Jednocześnie płaca minimalna wzrośnie do 12,21 funta za godzinę od kwietnia, a płaca minimalna dla osób w wieku 18-20 lat wzrośnie do 10 funtów za godzinę, co stanowi wzrost o 1,40 funta.
Centrum Badań nad Handlem Detalicznym (CRR) ostrzega również, że w tym roku zamkniętych zostanie około 17 350 placówek handlowych.
Następuje to po trudnym roku 2024, w którym 13 000 sklepów zamknęło swoje podwoje, co stanowi wzrost o 28% w porównaniu z rokiem poprzednim.
Profesor Joshua Bamfield, dyrektor CRR, powiedział: „Wyniki z 2024 r. pokazują, że chociaż skutki zamykania sklepów ogółem nie były tak złe jak w 2020 r. lub 2022 r., to nadal są niepokojące, a w 2025 r. spodziewane są jeszcze gorsze wyniki ”.
Nastąpiło to po tym, jak w 2024 r. pracę straciło prawie 170 000 pracowników handlu detalicznego .

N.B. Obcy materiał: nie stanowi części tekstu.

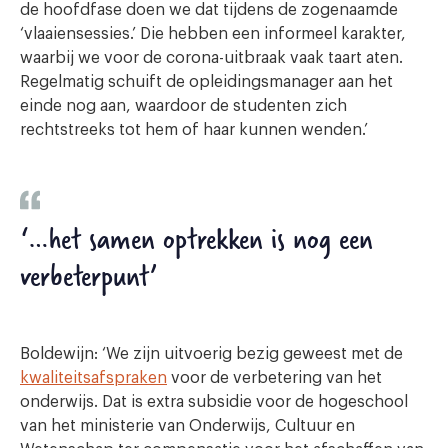
de hoofdfase doen we dat tijdens de zogenaamde
‘vlaaiensessies.’ Die hebben een informeel karakter,
waarbij we voor de corona-uitbraak vaak taart aten.
Regelmatig schuift de opleidingsmanager aan het
einde nog aan, waardoor de studenten zich
rechtstreeks tot hem of haar kunnen wenden.’
‘…het samen optrekken is nog een
verbeterpunt’
Boldewijn: ‘We zijn uitvoerig bezig geweest met de
kwaliteitsafspraken
voor de verbetering van het
onderwijs. Dat is extra subsidie voor de hogeschool
van het ministerie van Onderwijs, Cultuur en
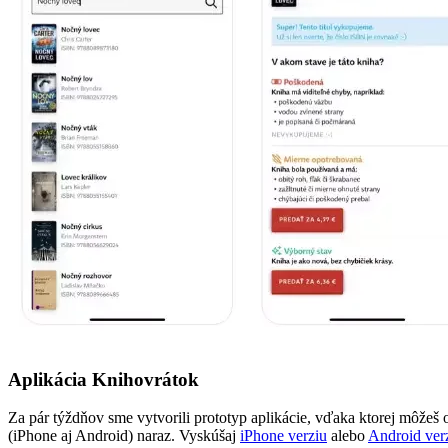
Aplikácia Knihovrátok
Za pár týždňov sme vytvorili prototyp aplikácie, vďaka ktorej môžeš
(iPhone aj Android) naraz. Vyskúšaj
iPhone verziu
alebo
Android ver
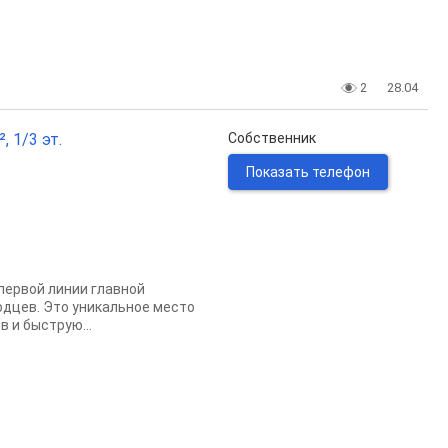
2
28.04
 1/3 эт.
Собственник
Показать телефон
первой линии главной
одцев. Это уникальное место
 и быструю...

Dane z końca roku, zebrane przez Centrum Badań nad Detalem, wykazały, że liczba utraconych miejsc pracy gwałtownie wzrosła na skutek upadku dużych sieci, takich jak Homebase i Ted Baker .
Firma podała, że jej najnowsza analiza wykazała, że w roku kalendarzowym 2024 utracono łącznie 169 395 miejsc pracy w handlu detalicznym.
Liczba ta wzrosła o 49 990, czyli o 41,9% w porównaniu z rokiem 2023.
Jest to najwyższy roczny odczyt od czasu, gdy w 2020 r. w wyniku pandemii COVID-19 utracono ponad 200 000 miejsc pracy, co zmusiło sprzedawców detalicznych do zamknięcia sklepów w czasie lockdownu.
Centrum podało, że w 2024 r. 38 dużych sprzedawców detalicznych ogłosi upadłość, w tym takie znane marki, jak Lloyds Pharmacy, Homebase, The Body Shop , Carpetright i Ted Baker.
Około jednej trzeciej wszystkich utraconych miejsc pracy w handlu detalicznym w 2024 r. (33%), czyli łącznie 55 914, było wynikiem administracji rządowych.
Eksperci twierdzą, że małe sklepy przy głównych ulicach mogą stanąć w obliczu szczególnie trudnych warunków w 2025 r. ze względu na zmiany w podatkach i wynagrodzeniach wprowadzone w budżecie.
Profesor Bamfield ostrzega przed ponurymi perspektywami na rok 2025, przewidując, że w sektorze może zostać utraconych nawet 202 000 miejsc pracy.
„Wzrost zarówno kosztów prowadzenia sklepów, jak i kosztów dla każdego gospodarstwa domowego konsumenta sprawia, że jest wysoce prawdopodobne, że liczba utraconych miejsc pracy w handlu detalicznym przewyższy szczyt pandemii w 2020 r.”